Quelle est donc cette œuvre étonnante qui mélange les genres pour offrir un texte décalé, beau et déglingué, tant il nous confronte à des situations absurdes pour les pousser jusqu’à leur paroxysme…
C’est un roman inclassable, ne comptez pas sur moi pour le mettre dans une case : il n’y rentrerait pas.
C’est tout à la fois un conte noir qui se joue des codes du roman policier pour les mêler à ceux d’une comédie grinçante ; et un texte plus profond qui fait état de façon loufoque de la propension des hommes à céder à la violence, dans un contexte d’après-guerre qui a perturbé les esprits.
L’intrigue
Années 1950
Dans un petit village d’Angleterre nommé Middenshot, vit la famille Jarrow dont le père Herbert se qualifie lui-même de « vieux fou », adopte des comportements étranges, cultive le goût du morbide en se délectant des morts violentes qu’il découvre dans le journal.
Persuadé que depuis 17 longues années sa femme n’est plus de ce monde – alors qu’elle vit sous le même toit – il ne communique avec elle que lors de séances de spiritisme…
Leur fille Grace âgée d’une trentaine d’années en a pris son parti et tente de maintenir un semblant de vie normale dans la maison.
C’est sans compter le voisinage constitué du séduisant M. Holmes… mais surtout de l’asile tout proche, Broadmoor dont un pensionnaire s’est échappé…
Les crimes qu’il commet la nuit dans le petit village ravissent Herbert qui n’attend qu’une chose : se confronter au mal.
Mon avis
J’ai aimé le côté complètement décalé du roman, sa capacité à créer une ambiance unique, tissée dans la noirceur des âmes et imprégnée des éléments naturels, le vent, le brouillard et la neige.
Au-delà de son côté burlesque et grand-guignolesque, ce texte se fait l’écho des consciences perturbées de l’après-guerre… Et que sait-on de ces âmes irrémédiablement atteintes par un contexte terrifiant ?
Le roman offre ainsi une réflexion sur la violence, la folie, le meurtre, la guerre, l’euthanasie…
Certains propos sont justes et profonds, d’autres outranciers et odieux…
Mais doit-on les prendre au sérieux ?
Pas de vérité à trouver là me semble-t-il…
Plutôt l’acceptation que la bizarrerie est de notre monde…
« Je suis bizarre, un véritable démon parfois, mais je ne menace en rien votre sécurité. »
Se dégage de ces pages une certaine beauté morbide, un parfum du mal, à la façon dont Lautréamont le cultivait aussi…
D’ailleurs, certaines phrases m’ont fait penser aux Chants de Maldoror :
« Le monde est rongé de vers.
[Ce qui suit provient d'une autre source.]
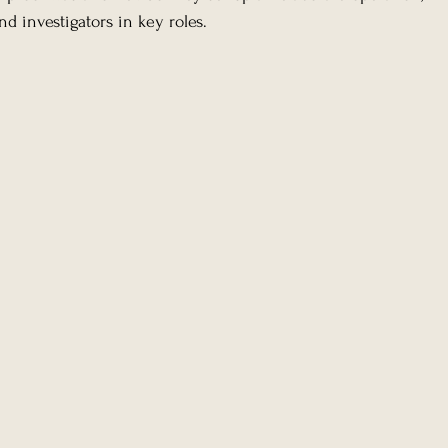
d investigators in key roles.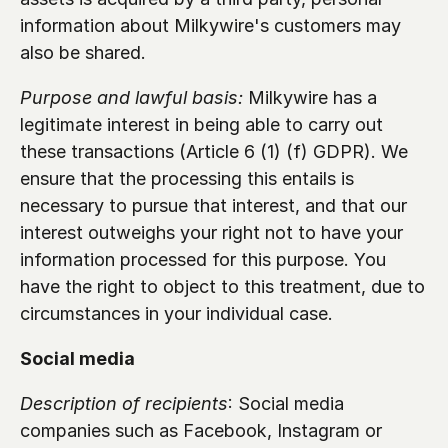
information about Milkywire's customers may 
also be shared.
Purpose and lawful basis:
 Milkywire has a 
legitimate interest in being able to carry out 
these transactions (Article 6 (1) (f) GDPR). We 
ensure that the processing this entails is 
necessary to pursue that interest, and that our 
interest outweighs your right not to have your 
information processed for this purpose. You 
have the right to object to this treatment, due to 
circumstances in your individual case.
Social media 
Description of recipients
: Social media 
companies such as Facebook, Instagram or 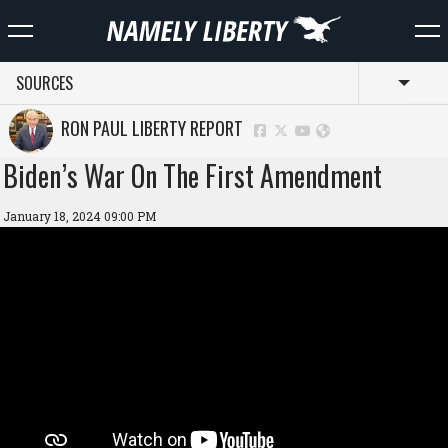
SOURCES
Toggl
RON PAUL LIBERTY REPORT
Biden’s War On The First Amendment
January 18, 2024 09:00 PM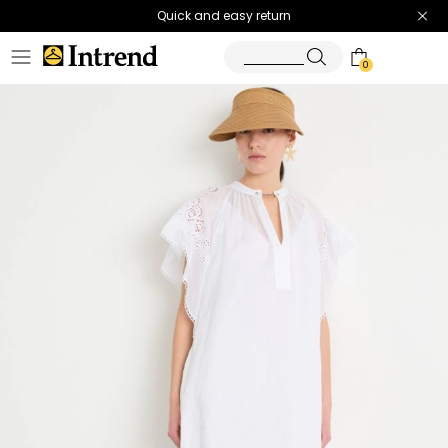
Quick and easy return
0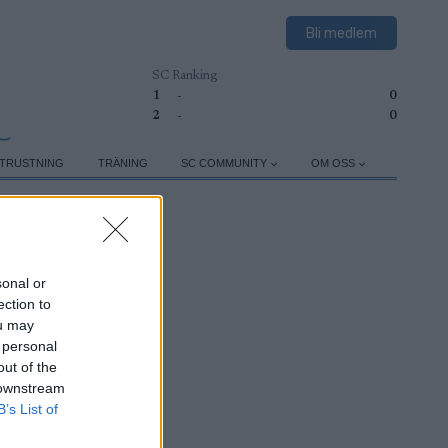
Bli medlem
SC Ranking
1
-
0
2
-
0
TRUSTNING
TRÄNING
SC COMMUNITY
OM OSS
sonal or
ection to
ou may
 personal
out of the
 downstream
B’s List of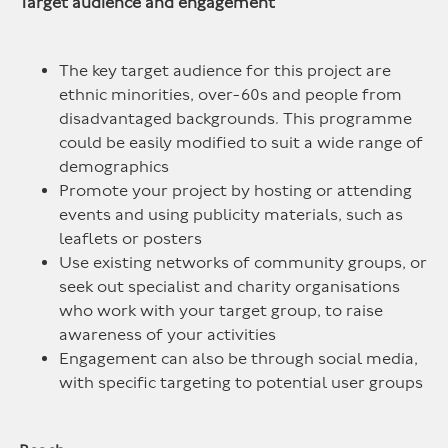
Target audience and engagement
The key target audience for this project are
ethnic minorities, over-60s and people from
disadvantaged backgrounds. This programme
could be easily modified to suit a wide range of
demographics
Promote your project by hosting or attending
events and using publicity materials, such as
leaflets or posters
Use existing networks of community groups, or
seek out specialist and charity organisations
who work with your target group, to raise
awareness of your activities
Engagement can also be through social media,
with specific targeting to potential user groups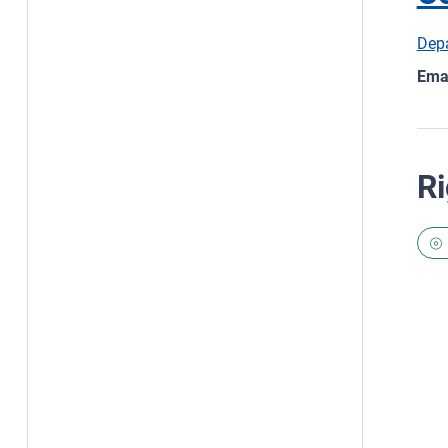
Depa
Emai
Ri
Ils se sont glissés à l’intérieur de la terre pour en dévorer la force vive, et les hommes ne sont plus que des squelettes de faiblesse. D’affreuses pourritures. »
J’ai aimé aussi la plume parfois lyrique, parfois drolatique, et certaines trouvailles qui viennent égayer le propos. Quelques longueurs à regretter sur la fin… mais c’est un roman singulier, dans la droite ligne de ce que nous proposent toujours les Éditions du Typhon.
« Il faut des excentriques et des originaux sinon la vie serait affreusement monotone ».
S’il y a une leçon dans ce texte, c’est celle-là que j’emporte avec moi.